Le pire, dans tout ça. C'est que le procès a eu lieu le jour de mon anniversaire. Et ma mère ne me la même pas souhaité.

J'allais mieux. Et après ce divorce, ça a empiré. Les parents sont les pires égoïstes du monde quand ils font ça, et pourtant, ils disent se conduire en adulte.

J'étais très en colère contre eux, j'ai commencé à haïr tout le monde. Les gens me rejetaient comme avant, à cause de la haine que je dégageais. Je cherchais des échappatoires, des moyens d'évacuer ma colère. J'ai essayé les cigarettes, j'ai pas aimé. Après, je puais, je sentais comme ma mère. Alors j'ai voulu souffrir pour enlever cette colère qui me brûlait les entrailles. Je me suis tailladée.

Souvent, quand les gens en parlent, ils se disent « Quelle satisfaction peux-tu ressentir en te faisant ça ? » Je me disais la même chose avant que je ne commence. Mais maintenant, je sais qu'on ressent beaucoup de chose. Quand on se taillade, on se sent mieux. La douleur ou la haine qu'on ressentait dans notre corps disparaît pour laisser place à la brûlure de nos bras. Celle-là, on peut la soigner. L'arrêter. Pas la colère.

J'ai de nouveau déménagé. Mais dans la même ville, dans un appartement plus grand. Peut-être trop grand pour deux personnes. Mon père s'est mis à chercher désespérément une nouvelle femme. Il se sentait seul, et malgré tous mes efforts, je ne pouvais pas combler ce vide. Ma mère s'est mariée, vient d'avoir un enfant. Mon frère, je ne l'ai plus revu depuis le jour du procès. Même pour Noël, il ne revenait pas.
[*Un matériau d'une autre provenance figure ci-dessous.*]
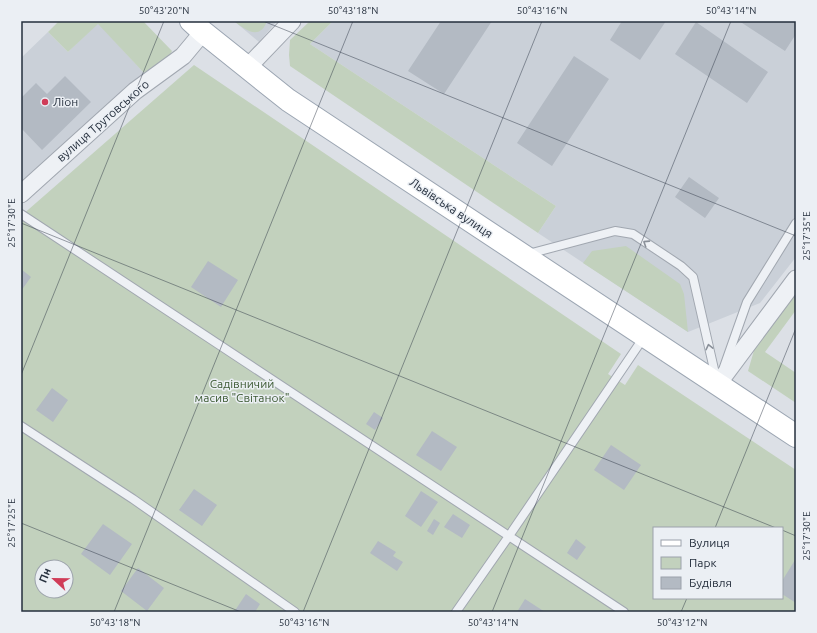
<svg xmlns="http://www.w3.org/2000/svg" width="817" height="633" font-family="Ubuntu,sans-serif">
	<rect width="100%" height="100%" fill="#dce0e6"/>
	<path fill="#cad0d8" d="M 234,21 L 277,21 L 259,42 Z
		M 333,21 L 796,21 L 796,257 L 760,303 L 688,332 L 538,233 L 556,206 L 310,44 Z
		M 98,23 L 144,73 L 21,182 L 21,58 L 48,32 L 68,52 Z"/>
	<path fill="#c2d1bd" fill-rule="evenodd" d="M 59,21 L 143,21 L 172,51 L 170,55 L 144,73 L 98,24 L 68,52 L 48,32 Z
		M 234,21 L 267,21 C 260,41 245,30 234,21 Z
		M 310,21 L 333,21 L 310,44 L 556,206 L 538,233 L 290,66 L 289,55 L 290,40 Z
		M 194,65 L 621,354 L 608,374 L 625,385 L 638,365 L 796,470 L 796,612 L 21,612 L 21,216 ZM 654,528 L 782,528 L 782,598 L 654,598 ZM 42,567 L 66,567 L 66,591 L 42,591 Z
		M 626,246 L 680,284 L 684,294 L 688,332 L 583,263 L 592,251 Z
		M 796,292 L 796,310 L 765,352 L 796,373 L 796,403 L 748,371 L 755,347 Z"/>
	<path fill="#b3bac3" d="M 441,21 L 492,21 L 444,94 L 408,71 Z
		M 622,21 L 666,21 L 640,60 L 610,40 Z
		M 739,21 L 796,21 L 796,34 L 785,51 Z
		M 696,22 L 768,72 L 747,103 L 675,54 Z
		M 574,56 L 609,79 L 552,166 L 517,143 Z
		M 65,76 L 91,102 L 42,150 L 21,128 L 21,98 L 36,83 L 47,94 Z
		M 689,177 L 719,198 L 705,218 L 675,197 Z
		M 208,261 L 238,280 L 221,307 L 191,287 Z
		M 21,269 L 31,277 L 21,291 Z
		M 52,388 L 68,400 L 53,422 L 36,410 Z
		M 374,412 L 383,418 L 375,430 L 366,424 Z
		M 432,431 L 457,447 L 441,471 L 416,455 Z
		M 611,445 L 641,465 L 624,490 L 594,470 Z
		M 194,489 L 217,505 L 202,526 L 179,510 Z
		M 421,491 L 438,502 L 421,527 L 405,516 Z
		M 453,514 L 470,525 L 462,538 L 444,527 Z
		M 434,519 L 440,523 L 433,535 L 427,531 Z
		M 103,524 L 132,544 L 110,575 L 81,554 Z
		M 576,539 L 586,547 L 577,560 L 567,553 Z
		M 378,541 L 396,552 L 393,556 L 403,562 L 397,571 L 370,553 Z
		M 795,560 L 796,561 L 796,603 L 782,594 L 782,581 Z
		M 138,568 L 164,588 L 147,611 L 121,591 Z
		M 246,594 L 260,604 L 255,612 L 234,612 Z
		M 525,599 L 545,612 L 517,612 Z"/>
	<g fill="none" stroke-linecap="round" stroke-linejoin="round">
		<g stroke="#a1a7b0" stroke-width="10">
			<path id="lane" d="M 21,214 L 624,612
				M 528,254 L 615,231 L 633,234 L 681,266 L 693,277 L 716,378
				M 724,367 L 747,302 L 796,223
				M 21,426 L 133,499 L 295,612
				M 456,612 L 509,536 L 644,337"/>
		</g>
		<g stroke="#a1a7b0" stroke-width="19">
			<path id="street" d="M 247,68 L 292,21
				M 21,194 L 135,91 L 183,56 L 203,32
				M 717,385 L 796,279"/>
		</g>
		<g stroke="#9ba5b2" stroke-width="24">
			<path id="primary" d="M 191,21 L 203,32 L 288,100 L 796,436"/>
		</g>
		<use href="#lane" stroke="#eef1f5" stroke-width="8"/>
		<use href="#street" stroke="#eef1f5" stroke-width="17"/>
		<use href="#primary" stroke="#fff" stroke-width="22"/>
	</g>
	<defs><path id="oneway-chevron" d="M-2-3.5L2.5 0L-2 3.5" fill="none" stroke-width="1.6" stroke-linecap="round" stroke-linejoin="round"/></defs>
	<g stroke="#8a9099">
		<use href="#oneway-chevron" transform="translate(646 243) rotate(-147)"/>
		<use href="#oneway-chevron" transform="translate(709 347) rotate(-103)"/>
	</g>
	<path fill="none" stroke="#252f3d" stroke-width="1" stroke-opacity="0.45" d="M 263,21 L 796,236M 21,223 L 776,528M 21,375 L 164,21M 21,523 L 241,612M 715,528 L 796,328M 782,530 L 796,536M 114,612 L 353,21M 303,612 L 542,21M 492,612 L 731,21M 681,612 L 687,598"/>
	<circle fill="#d03c58" stroke="#ebeff4" stroke-width="1.5" cx="45" cy="102" r="4"/>
	<g text-anchor="middle" stroke-width="3" stroke-linejoin="round" paint-order="stroke">
		<g font-size="12" fill="#252f3d" stroke="#ebeff4" text-anchor="start">
			<text x="53" y="106">Ліон</text>
		</g>
		<g font-size="12" fill="#252f3d" stroke="#ebeff4">
			<text transform="translate(103 121) rotate(-41)" y="4">вулиця Трутовського</text>
			<text transform="translate(451 208) rotate(34)" y="4">Львівська вулиця</text>
		</g>
		<g font-size="12" fill="#3b5932" stroke="#ebeff4">
			<text x="242" y="388">Садівничий<tspan x="242" dy="14">масив "Світанок"</tspan></text>
		</g>
	</g>
	<rect width="817" height="633" fill="none" stroke="#ebeff4" stroke-width="44"/>
	<rect x="653" y="527" width="130" height="72" fill="#ebeff4" stroke="#9ca2ab"/>
	<rect x="661" y="540" width="20" height="6" fill="#ffffff" stroke="#9ca2ab"/>
	<text x="689" y="547" font-size="12" fill="#252f3d">Вулиця</text>
	<rect x="661" y="557" width="20" height="12" fill="#c2d1bd" stroke="#9ca2ab"/>
	<text x="689" y="567" font-size="12" fill="#252f3d">Парк</text>
	<rect x="661" y="577" width="20" height="12" fill="#b3bac3" stroke="#9ca2ab"/>
	<text x="689" y="587" font-size="12" fill="#252f3d">Будівля</text>
	<g transform="translate(54 579) rotate(292)"><circle r="19" fill="#ebeff4" stroke="#9ca2ab"/>
	<path d="M0-3L7 15L0 10L-7 15Z" fill="#d03c58"/>
	<text y="-6" font-size="11" font-weight="bold" text-anchor="middle" fill="#252f3d">Пн</text>
	</g>
	<rect x="22" y="22" width="773" height="589" fill="none" stroke="#252f3d" stroke-width="1.5"/>
	<g font-size="10" text-anchor="middle" fill="#252f3d">
		<text x="164" y="14">50°43'20"N</text>
		<text x="353" y="14">50°43'18"N</text>
		<text x="542" y="14">50°43'16"N</text>
		<text x="731" y="14">50°43'14"N</text>
		<text transform="translate(11 223) rotate(-90)" y="4">25°17'30"E</text>
		<text transform="translate(806 236) rotate(-90)" y="4">25°17'35"E</text>
		<text transform="translate(11 523) rotate(-90)" y="4">25°17'25"E</text>
		<text transform="translate(806 536) rotate(-90)" y="4">25°17'30"E</text>
		<text x="115" y="626">50°43'18"N</text>
		<text x="304" y="626">50°43'16"N</text>
		<text x="493" y="626">50°43'14"N</text>
		<text x="682" y="626">50°43'12"N</text>
	</g>
</svg>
Et moi, je plongeais. Mes bras n'avaient même pas le temps de cicatriser avant que je ne recommence. J'avais besoin de le faire. C'était comme ma drogue.

Aujourd'hui, j'en porte encore les traces. Mes bras sont striés de « brûlures» que personne ne peut ignorer. Mais aucun n'ose dire haut et fort ce que j'ai fait. Parce que mes deux parents savent, je crois, que c'est pour eux.

Hier, j'ai appris que tu avais séché les cours... À cause de mes lettres ? Désolée, encore une fois. Ne m'en veux pas, et j'espère que tu comprends.

Regardes ce que tu ne vois pas. »

Caleb releva la tête. Il ne s'était pas arrêté une seule fois dans sa lecture. Ce bus n'avait aucun terminus, il faisait interminablement les mêmes rues. Il était seul dans le car, excepté une personne tout devant, encapuchonnée dans un grand manteau noir. Il était déjà 10 h 15, il avait raté 2 cours... Caleb soupira et sortit de l'auto-bus, les lettres à la main.